First Clonmel Country Festival proves fun day for all the family

The fare included clay pigeon shooting, terrier racing and a "medieval battle". Chris Dooley sampled the country at play.

The fare included clay pigeon shooting, terrier racing and a "medieval battle". Chris Dooley sampled the country at play.

The sun came out, thousands turned up and the anti-blood sports crowd was nowhere to be seen. The first Clonmel Country Festival, which is to be an annual event, was an unqualified success. Most of the 12,000-plus people who attended the two-day event at Powerstown Park appeared to be field sport enthusiasts, members of the so-called "huntin', shootin', fishin' brigade".

But the festival, organised by Countryside Alliance Ireland (CAI) to showcase a variety of activities from falconry to lurcher racing, attracted a good number of curious onlookers as well, many of them young families on an enjoyable day out.

The decision by South East Tourism to provide funding for the event had been criticised by the Irish Council Against Blood Sports, given CAI's support for controversial activities like fox-hunting and hare-coursing.

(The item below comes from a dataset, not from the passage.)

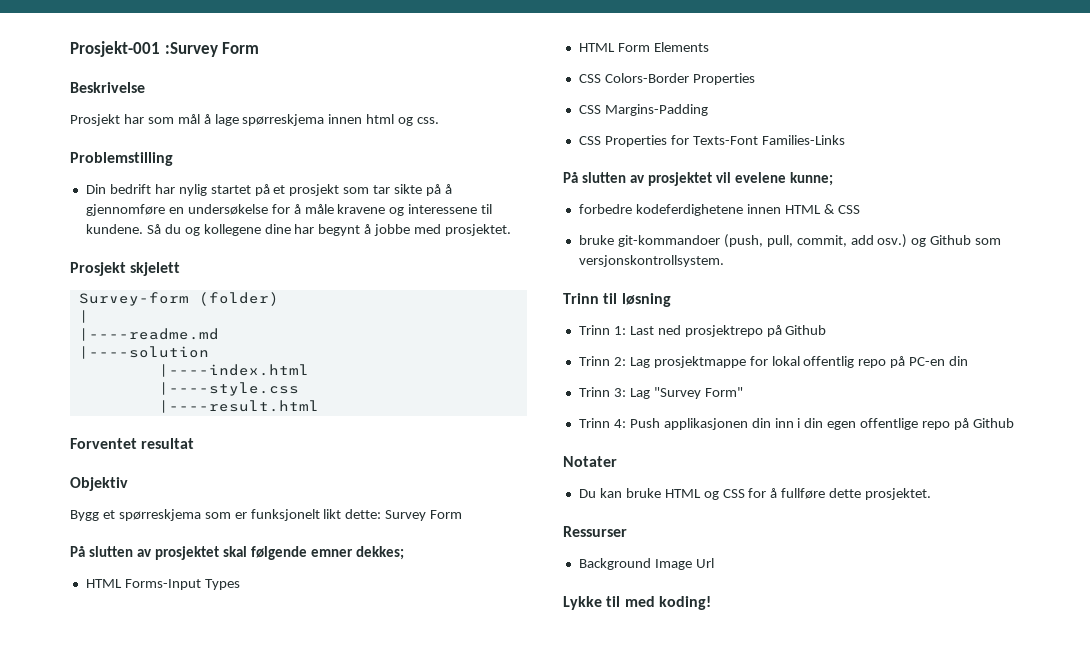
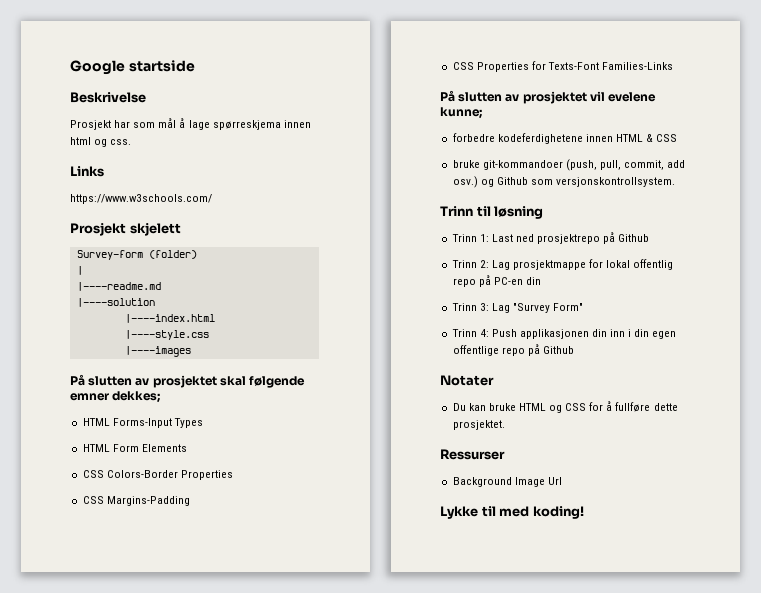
[70,41,260,57] Prosjekt-001 :Survey Form -> [70,60,195,75] Google startside
[70,152,173,166] [85,184,452,196] [85,204,493,216] [85,224,512,236] Problemstilling // Din bedrift har nylig startet på et prosjekt som tar sikte på å gjennomføre en undersøkelse for å måle kravene og interessene til kundene. Så du og kollegene dine har begynt å jobbe med prosjektet. -> [70,166,104,177] [70,194,212,204] Links // https://www.w3schools.com/
[158,400,319,413] [70,438,195,449] [70,477,128,491] [70,509,463,521] |----result.html // Forventet resultat // Objektiv // Bygg et spørreskjema som er funksjonelt likt dette: Survey Form -> [124,346,191,357] |----images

Instead of turning up to protest, however, anti-field sport activists tried a novel tactic to spoil the event. They stayed at home and prayed for rain. And wind.

READ MORE

After a fine opening day on Saturday, which attracted more than 5,000 people, their prayers were answered. The rain and wind arrived with such ferocity that a trade stand was blown away overnight.

A steady downpour yesterday morning then threatened to turn the remainder of the festival into a washout. But the organisers were praying too because, just in time to save the day, the clouds parted and a strip of blue sky appeared.

"It was just at that time of the day when people are deciding what to do with their Sunday," mused the CAI chief executive, Ronan Gorman. "That time when a lot of people have come home from Mass, had the fry-up and are looking out the window to see what the weather is like. The rain stopped just about then, so we were lucky."

In any event, he said, the show would have gone on. And it was quite a show. From clay pigeon shooting to terrier racing to a "medieval battle", which bore a striking resemblance to a Clare-Kilkenny hurling match, there was entertainment for everyone. The lurcher races were another significant attraction. A lurcher, explained Con Horrigan from Doon, Co Limerick, is more-or-less a cross between a greyhound and a collie.

Greyhounds are fast but not very bright, while collies make up for their lack of speed with a little bit of intelligence. A lurcher, which is used for hunting foxes and rabbits, is designed to combine the strengths of the two.

Whether this cross-fertilisation ever produces an animal with the brains of a greyhound and the speed of a collie The Irish Times is unsure, but all of those present yesterday appeared to have the correct attributes. Horrigan says he is involved "in all country sports" and, like many who spoke to The Irish Times yesterday, he believes anti-blood sport activists either fail to see the whole picture or refuse to give credit to hunters and anglers for the work they do in conserving the environment.

He points to a range of measures taken by field sports activists, such as the creation of ponds to replace disappearing wetlands, work to preserve habitats for endangered species such as the red grouse and corncrake and salmon conservation work.

Populations of some animals, such as mink, have reached epidemic levels, he says. "It's all about trying to keep a balance. We're not trying to wipe out anything."

Gorman acknowledges the charge is frequently levelled at field sports activists that they only wish to preserve certain species so that they can shoot them. But there is nothing wrong, he argues, in people being motivated by a vested interest if the result is to the common good.

Besides, there was evidence yesterday that gun clubs' interest in conservation goes beyond birds and animals they can shoot. The remarkable story of the Irish Grey Partridge Conservation Project, which had a stand at the event, is testament to that. The species was almost wiped out by changes in farming practices over the past 50 years and there is now just one grey partridge population in the country, at Boora in Co Offaly. By the end of the 1990s, there were just 22 grey partridges left - last year that had risen to 93 as a result of the project.

While it is funded by the State and other sponsors, Kieran Buckley, the project conservation officer, says gun clubs have now started their own conservation project for the species, despite the fact that the grey partridge is not a bird they would shoot, regardless of its population.

Back at the Countryside Alliance stall, Ronan Gorman is signing up a steady stream of new members. More than 200, he says, joined the organisation, which is already 15,000-strong, at the weekend.

Everyone is entitled to their point of view about field sports, he says, but the reality is that "the vast majority of Irish people either participate in or support field sports and they are entitled to have a day out like this".

No-one in Powerstown Park yesterday was inclined to disagree.